→ **REQUEST**:
Copy out exactly, and only, the lines from the one containing "avg_poison_acc, 5: 0.33 -> 0.2659" through the end of the entries. No pictures.

→ **THE DATA**:
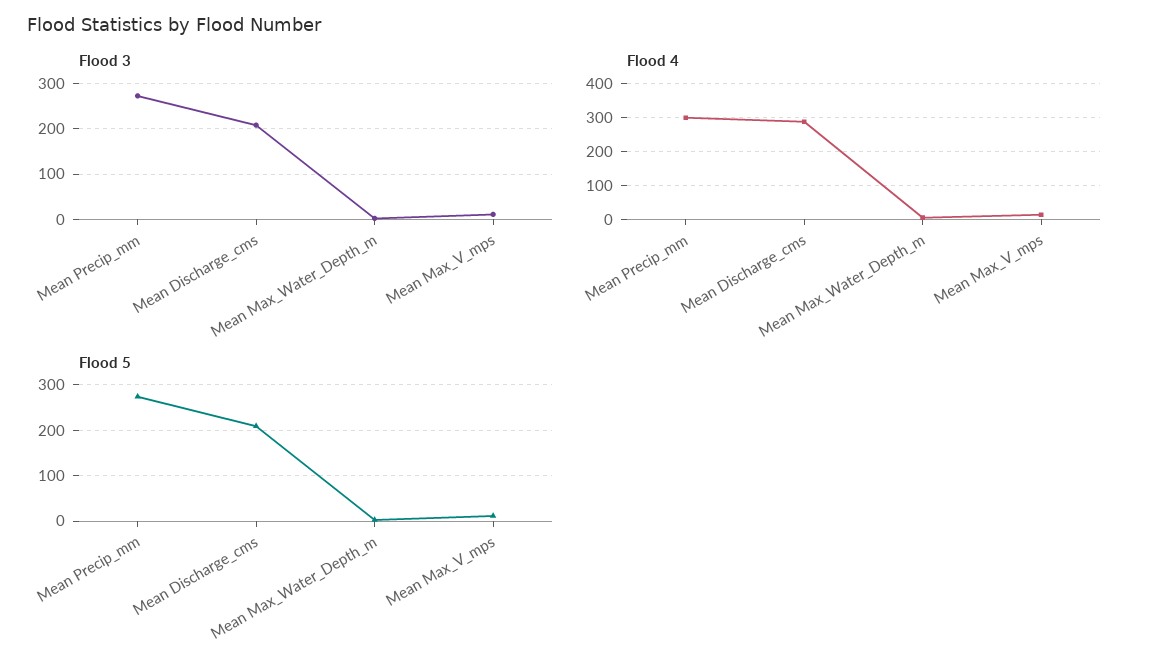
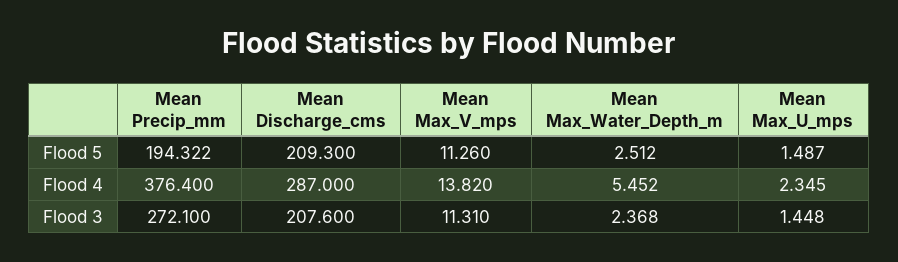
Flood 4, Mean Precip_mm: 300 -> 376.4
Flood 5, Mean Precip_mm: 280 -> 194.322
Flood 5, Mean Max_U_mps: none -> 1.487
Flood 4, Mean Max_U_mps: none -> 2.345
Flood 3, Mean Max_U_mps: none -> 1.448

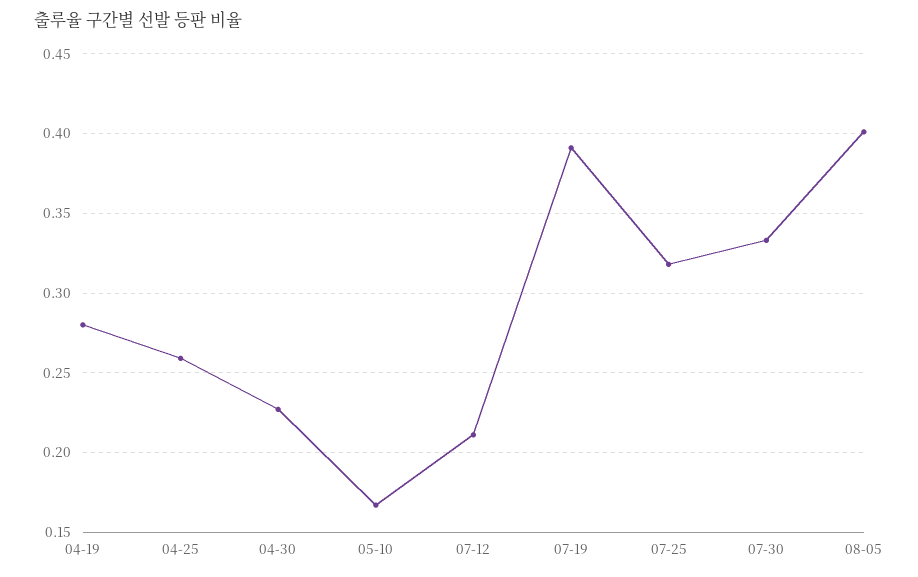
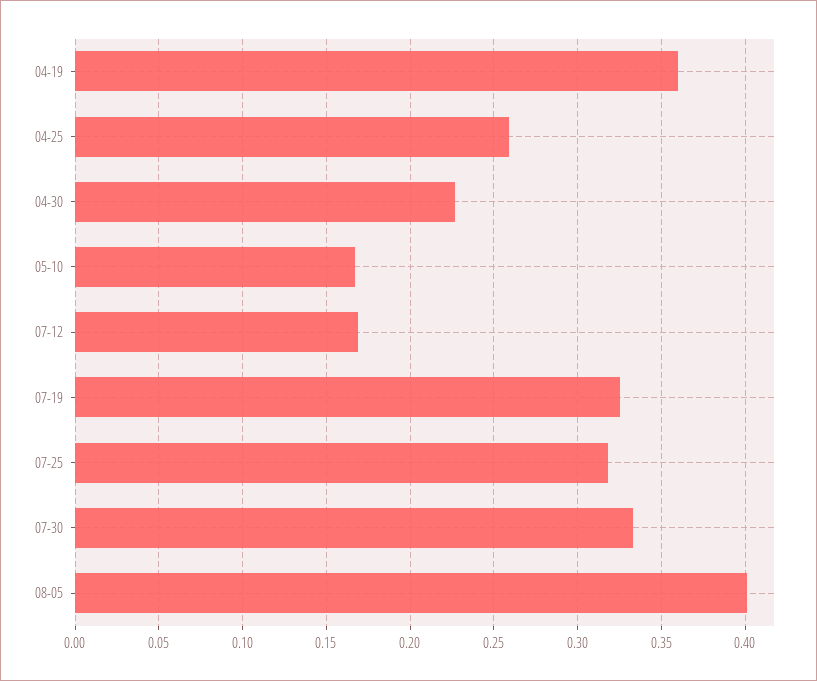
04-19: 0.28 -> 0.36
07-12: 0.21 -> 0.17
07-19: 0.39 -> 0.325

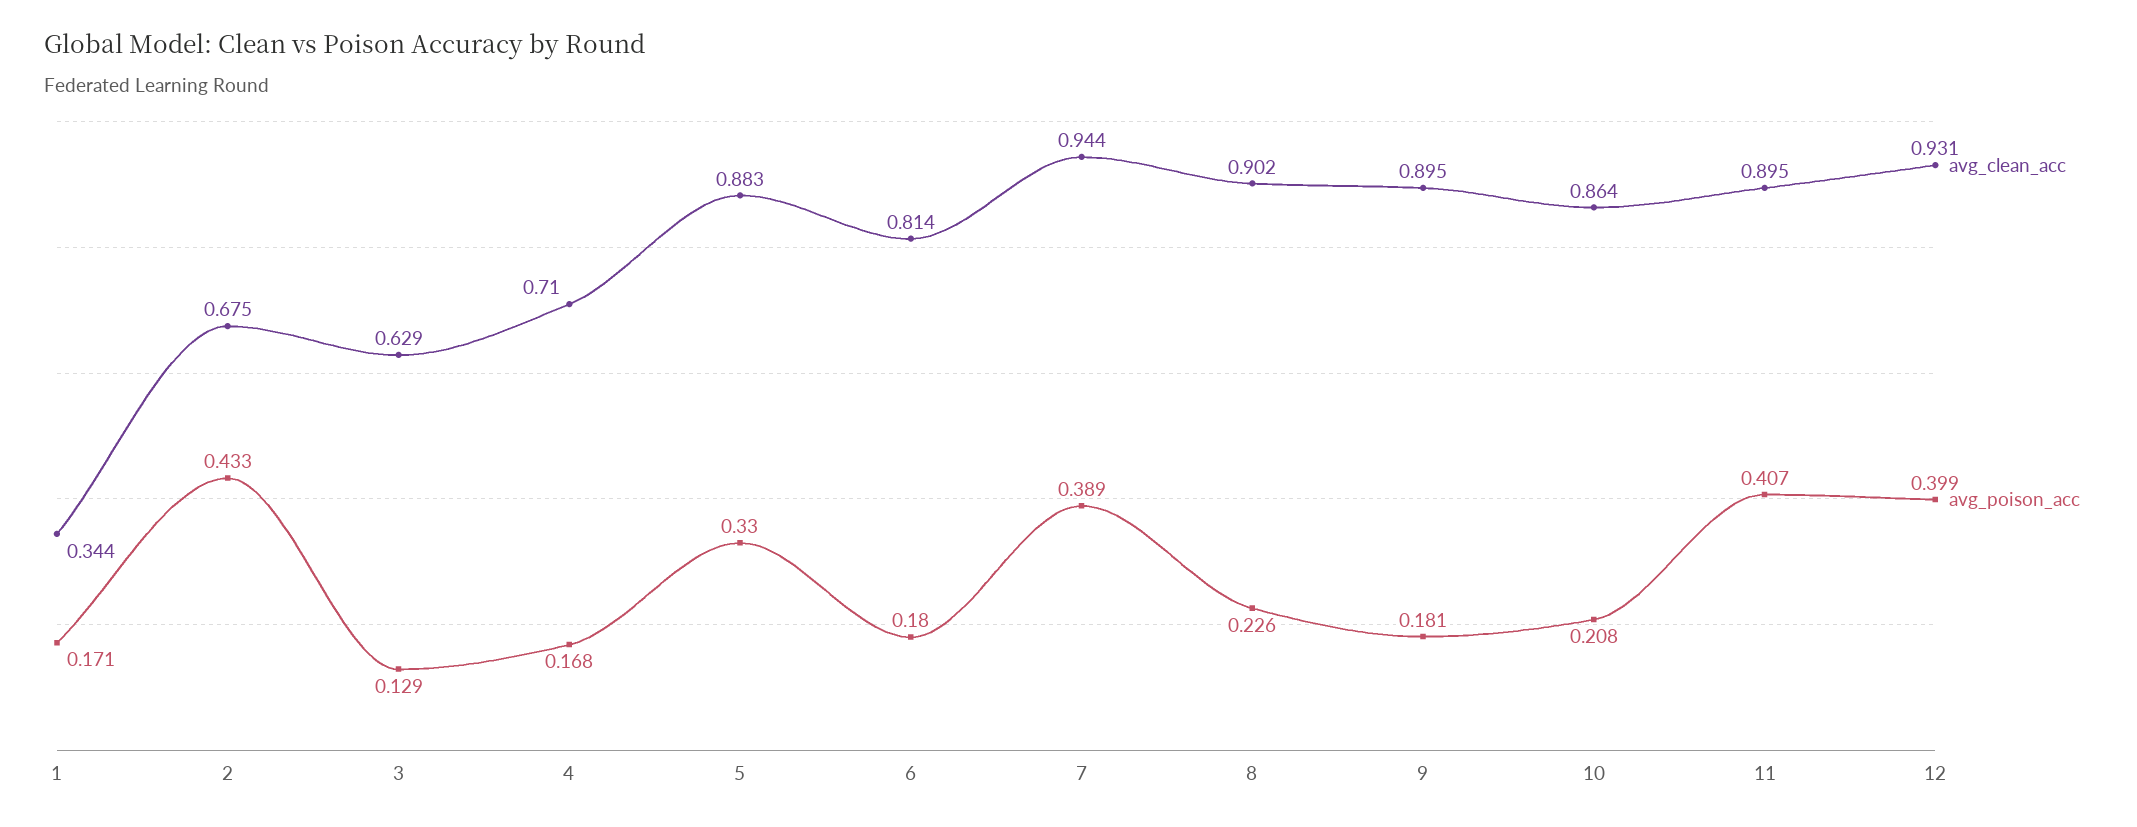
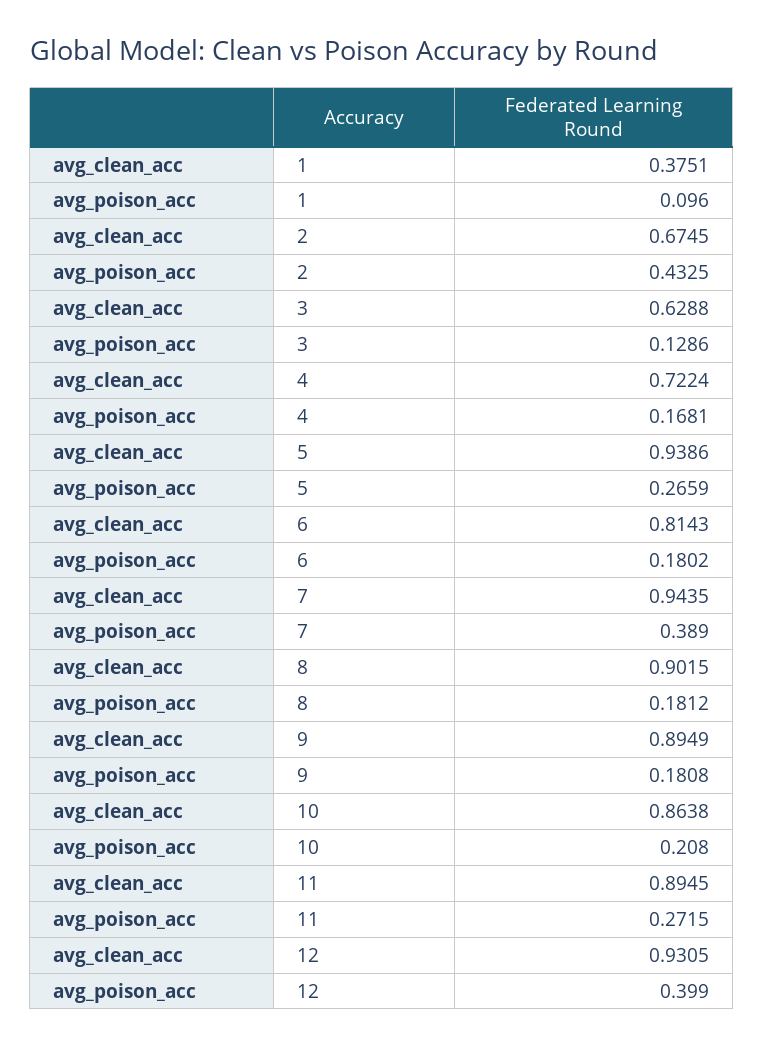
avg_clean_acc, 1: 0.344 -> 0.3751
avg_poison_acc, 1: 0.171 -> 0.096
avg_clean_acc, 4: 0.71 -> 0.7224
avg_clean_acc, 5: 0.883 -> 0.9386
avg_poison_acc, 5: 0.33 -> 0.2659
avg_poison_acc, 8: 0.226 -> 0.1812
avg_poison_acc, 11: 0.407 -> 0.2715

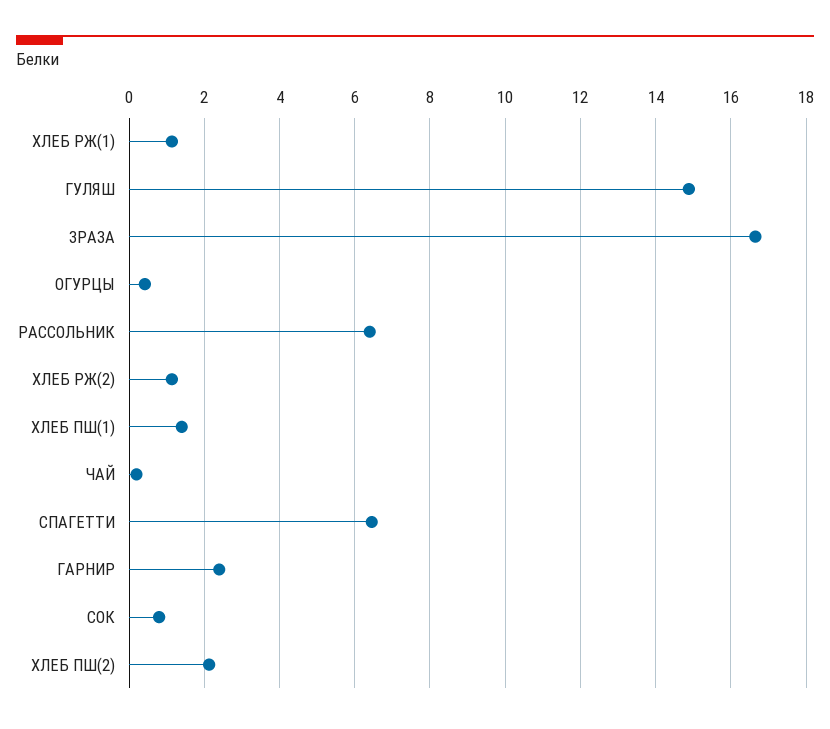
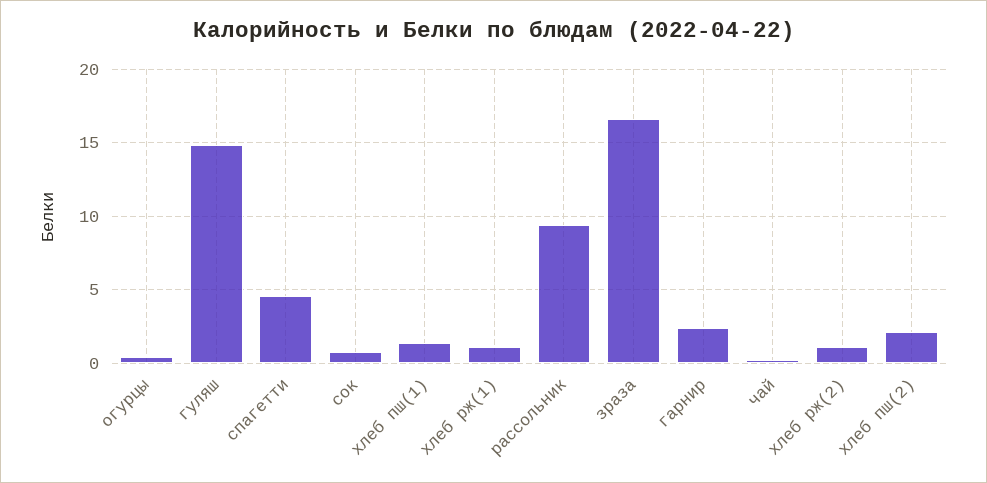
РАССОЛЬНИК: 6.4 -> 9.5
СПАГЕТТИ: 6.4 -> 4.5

→ **EXERCISE ANSWER**:
avg_poison_acc, 5: 0.33 -> 0.2659
avg_poison_acc, 8: 0.226 -> 0.1812
avg_poison_acc, 11: 0.407 -> 0.2715

РАССОЛЬНИК: 6.4 -> 9.5
СПАГЕТТИ: 6.4 -> 4.5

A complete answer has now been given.